In the previous scenario, our modification to the compiler’s source code was poorly received, as a third party could easily verify the maliciousness of the source code. However, the buck doesn’t stop at the source code—Thompson’s exploit and article build on the notion that building executables places implicit trust in many other, less known components of the build system that often fly under the radar.

Consider, for example, the C compiler. Imagine an exploit that modifies the compiler with a malicious program that is executed when the compiler compiles itself. In particular, when the compiler is asked to compile itself, it instead compiles a version of itself with the login backdoor and the malicious program inserted. To summarize, our compiler now includes two new procedures, which we together call the “malicious program”: ²

If asked to compile the Unix kernel login code, it instead compiles the backdoor code
If asked to compile itself, it instead compiles a version of itself with both the logic in (1) and the logic that enables (2)

Note that for procedure (2) to work properly, the malicious program that the compiler executes when asked to compile itself must be able to print its own source code, so that it can insert its source code into the modified code to be compiled. Programs that can do so are called quines.

Our resulting compiler looks like

compile (code)
{
  /* If the code we're compiling is code for the Unix login command */
  if (match (code, login_code_pattern))
  {
    compile (backdoor);
    return;
  }

  /* If the code we're compiling is the compiler source code */
  if (match (code, compiler_code_pattern))
  {
    compile (compiler_code_with_both_if_statements_inserted);
    return;
  }

  else
  {
    /* Do regular compilation things */
    ...
  }
}

Now, when we compile the C compiler with itself, we obtain a binary that includes the code to insert a backdoor upon compilation of the Unix kernel login command. Cleaning up, we can finally delete our modifications to the compiler code, so that we leave no trace of our exploit; however, the exploit code remains within the binary of the C compiler—and when the compiler compiles itself, the code will be re-introduced!

In other words, since the C compiler compiles itself, any future (perfectly exploit-free) version of the C compiler that is compiled by our poisoned binary will include the backdoor due to procedure (2). And, if the Unix kernel is compiled by our poisoned binary, it will include the login backdoor, as desired.

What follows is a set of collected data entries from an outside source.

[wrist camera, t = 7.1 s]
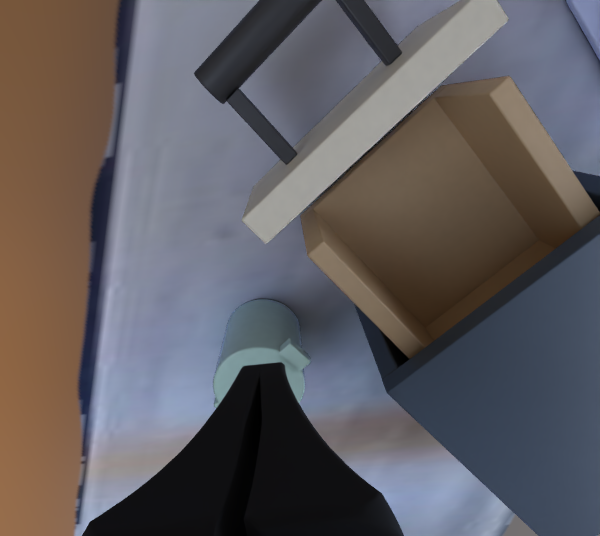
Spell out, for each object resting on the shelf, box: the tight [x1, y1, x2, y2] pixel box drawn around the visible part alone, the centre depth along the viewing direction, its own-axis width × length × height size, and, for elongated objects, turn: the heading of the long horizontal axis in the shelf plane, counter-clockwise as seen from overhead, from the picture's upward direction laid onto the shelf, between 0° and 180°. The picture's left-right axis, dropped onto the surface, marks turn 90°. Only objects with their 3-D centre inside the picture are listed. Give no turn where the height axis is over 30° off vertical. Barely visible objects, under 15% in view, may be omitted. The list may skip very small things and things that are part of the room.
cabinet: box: [354, 171, 600, 536], centre depth 20 cm, size 13×11×8 cm
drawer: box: [194, 0, 600, 359], centre depth 17 cm, size 16×10×6 cm, turn 43°
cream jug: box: [213, 299, 311, 408], centre depth 21 cm, size 6×4×5 cm
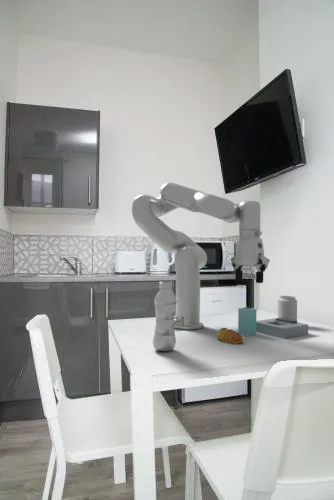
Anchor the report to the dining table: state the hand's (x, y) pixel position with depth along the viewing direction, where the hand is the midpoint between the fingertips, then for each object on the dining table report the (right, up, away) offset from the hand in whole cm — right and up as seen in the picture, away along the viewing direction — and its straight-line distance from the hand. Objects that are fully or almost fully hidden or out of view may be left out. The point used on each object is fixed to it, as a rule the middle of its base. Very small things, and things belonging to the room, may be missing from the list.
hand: (248, 281), depth 119 cm
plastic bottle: (-31, -18, -24) cm, 43 cm away
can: (+20, -20, +15) cm, 32 cm away
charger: (-1, -19, -1) cm, 19 cm away
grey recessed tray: (+12, -19, +2) cm, 23 cm away
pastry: (-9, -19, -11) cm, 24 cm away
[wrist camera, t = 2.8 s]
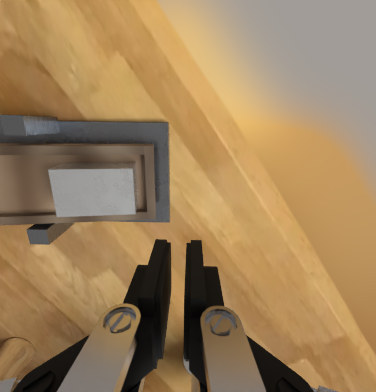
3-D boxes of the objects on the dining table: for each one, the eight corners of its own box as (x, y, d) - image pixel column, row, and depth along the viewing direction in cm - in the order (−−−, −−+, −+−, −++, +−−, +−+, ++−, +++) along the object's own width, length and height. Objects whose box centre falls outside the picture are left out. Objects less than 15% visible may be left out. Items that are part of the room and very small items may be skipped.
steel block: (136, 162, 26) (132, 168, 22) (138, 201, 28) (135, 214, 24) (64, 162, 25) (48, 169, 21) (71, 203, 27) (56, 217, 23)
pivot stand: (168, 118, 29) (162, 117, 22) (170, 222, 34) (164, 246, 27) (-63, 115, 29) (-138, 112, 23) (-30, 218, 34) (-84, 241, 27)
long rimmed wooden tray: (153, 143, 27) (153, 145, 25) (155, 211, 30) (155, 219, 28) (-111, 143, 24) (-141, 145, 21) (-80, 219, 26) (-104, 229, 24)
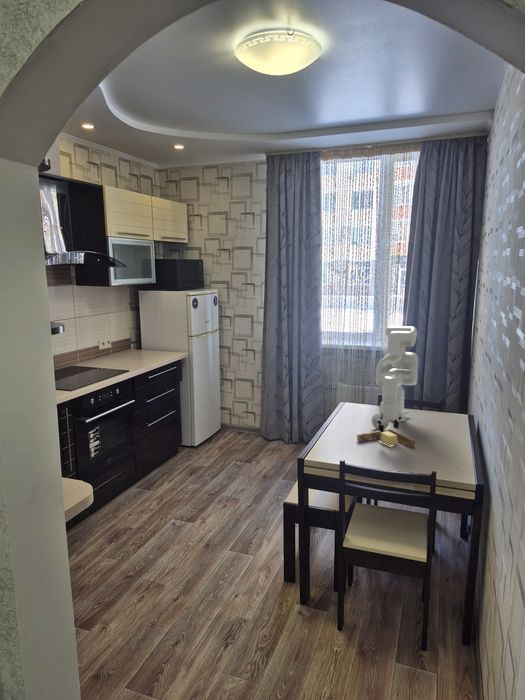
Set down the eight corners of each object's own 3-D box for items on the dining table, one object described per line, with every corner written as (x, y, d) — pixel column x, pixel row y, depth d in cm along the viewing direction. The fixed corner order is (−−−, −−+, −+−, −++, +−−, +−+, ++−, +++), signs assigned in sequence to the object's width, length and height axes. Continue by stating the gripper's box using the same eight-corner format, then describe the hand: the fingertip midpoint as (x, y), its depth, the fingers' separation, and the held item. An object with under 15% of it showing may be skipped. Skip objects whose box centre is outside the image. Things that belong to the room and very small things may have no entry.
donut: (370, 429, 268) (371, 412, 267) (372, 427, 271) (372, 411, 270) (388, 431, 264) (388, 415, 262) (389, 429, 267) (390, 413, 265)
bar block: (396, 444, 244) (397, 435, 243) (389, 445, 242) (389, 436, 241) (386, 439, 251) (387, 430, 251) (379, 440, 249) (379, 431, 249)
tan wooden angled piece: (389, 435, 258) (390, 428, 258) (414, 447, 240) (415, 440, 240) (357, 441, 250) (357, 434, 249) (380, 454, 231) (380, 447, 231)
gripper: (398, 395, 250) (396, 425, 253) (371, 399, 243) (370, 430, 246) (407, 398, 243) (406, 429, 246) (380, 403, 236) (379, 435, 239)
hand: (388, 430), depth 246 cm, fingers open, 9 cm apart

Implications on Bootstrapping Trust

Thompson’s exploit is initially quite worrying: if you can’t trust the C compiler, and you can’t trust the compiler binary, what do you do? You can re-build the compiler binary, but you can’t trust the binary you used to re-build… and so on, in an indefinite loop of recursive paranoia.

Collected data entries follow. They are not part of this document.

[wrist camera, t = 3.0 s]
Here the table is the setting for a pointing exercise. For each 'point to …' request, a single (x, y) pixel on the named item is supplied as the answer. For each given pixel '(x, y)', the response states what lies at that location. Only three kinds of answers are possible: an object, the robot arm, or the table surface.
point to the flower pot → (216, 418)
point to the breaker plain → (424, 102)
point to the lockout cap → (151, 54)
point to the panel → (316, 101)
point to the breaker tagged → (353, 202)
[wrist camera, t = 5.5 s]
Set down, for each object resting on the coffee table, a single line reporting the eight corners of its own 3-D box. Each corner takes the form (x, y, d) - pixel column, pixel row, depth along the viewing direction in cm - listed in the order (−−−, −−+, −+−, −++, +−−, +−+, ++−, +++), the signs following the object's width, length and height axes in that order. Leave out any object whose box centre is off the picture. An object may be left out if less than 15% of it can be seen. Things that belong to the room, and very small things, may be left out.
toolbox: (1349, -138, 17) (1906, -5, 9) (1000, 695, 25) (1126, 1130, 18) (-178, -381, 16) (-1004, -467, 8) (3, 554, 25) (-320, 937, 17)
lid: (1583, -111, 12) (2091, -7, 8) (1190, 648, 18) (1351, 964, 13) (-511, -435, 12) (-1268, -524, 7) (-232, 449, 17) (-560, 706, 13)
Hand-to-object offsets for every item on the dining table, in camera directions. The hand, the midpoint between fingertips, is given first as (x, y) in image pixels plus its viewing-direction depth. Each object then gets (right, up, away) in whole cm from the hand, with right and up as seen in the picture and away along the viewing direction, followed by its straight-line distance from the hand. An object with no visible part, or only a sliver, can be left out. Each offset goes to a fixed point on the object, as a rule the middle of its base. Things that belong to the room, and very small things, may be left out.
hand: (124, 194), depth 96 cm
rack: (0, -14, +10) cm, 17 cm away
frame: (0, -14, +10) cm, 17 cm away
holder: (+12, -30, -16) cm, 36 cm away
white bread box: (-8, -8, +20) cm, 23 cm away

Indeed, the particular exploit is less important than the principle it conveys: trusting nobody is a fool’s errand. Regardless of the layer of the stack you are developing, it’s worth keeping in mind what your trust model truly is, both in the direct contracts you form (e.g. the written code) and the indirect/implied contracts that are formed against lower layers of the stack.

In Thompson’s own words:

In demonstrating the possibility of this attack, I picked on the C compiler. I could have picked on any program-handling program such as an assembler, a loader, or even hardware microcode. As the level of program gets lower, these bugs will be harder and harder to detect. A well-installed microcode bug will be almost impossible to detect.

Notes

How does this work? Certainly, the first-ever version of a compiler for new language $L$ cannot be written in $L$. However, one can bootstrap the process by first writing a compiler for language $L$ in existing language $E$ (call this $C_E$),then writing a compiler for $L$ in $L$ itself (and compiling this compiler with $C_E$ to get $C_L$), and from then onwards using $C_L$ to compile future versions of $L$. For some more discussion, see this StackOverflow question. ↩
Technically, both of these steps require solving the Halting problem — to determine whether two sources do the same thing, you’d have to prove that they both halt in the same circumstances — but a semantically similar match for login/compiler source code is likely enough in practice. ↩

Thompson, K. (1984). Reflections on trusting trust. Communications of the ACM, 27(8), 761–763.